The entries below contain a stretch that opens with the line containing "right hip: (177, 293)" and closes with the line containing "right ear: (219, 61)"; set down that stretch exactly, both ends included, and nothing else.

INPUT RECORDS START

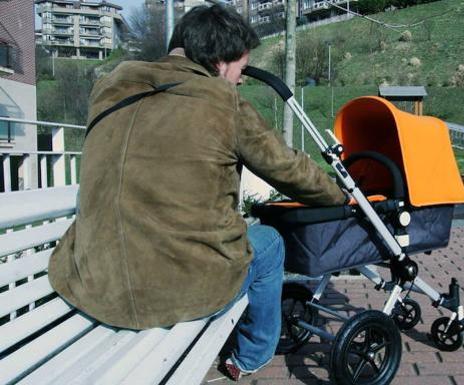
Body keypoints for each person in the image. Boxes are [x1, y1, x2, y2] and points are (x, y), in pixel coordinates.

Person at [48, 4, 346, 381]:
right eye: (240, 70)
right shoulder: (222, 102)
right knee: (268, 242)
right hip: (177, 293)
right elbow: (289, 170)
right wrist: (340, 195)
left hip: (93, 283)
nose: (240, 81)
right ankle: (252, 355)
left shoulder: (111, 85)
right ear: (219, 61)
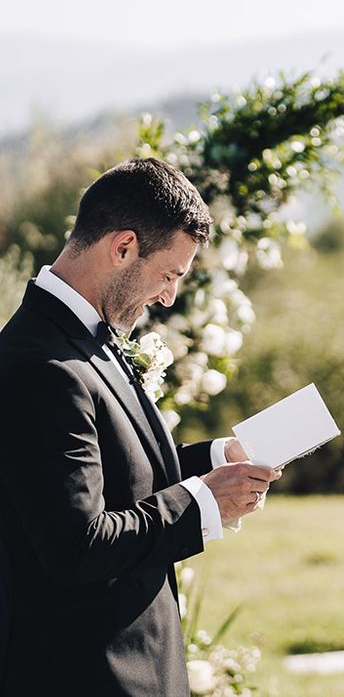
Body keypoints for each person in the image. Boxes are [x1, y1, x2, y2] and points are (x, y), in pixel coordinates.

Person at [0, 158, 280, 695]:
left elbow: (114, 470)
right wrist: (202, 502)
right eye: (169, 274)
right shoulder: (42, 366)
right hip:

INPUT RECORDS END

SOLUTION>
right hip: (177, 293)
right elbow: (289, 170)
right wrist: (340, 195)
left hip: (93, 283)
nose: (240, 81)
right ankle: (252, 355)
left shoulder: (111, 85)
right ear: (219, 61)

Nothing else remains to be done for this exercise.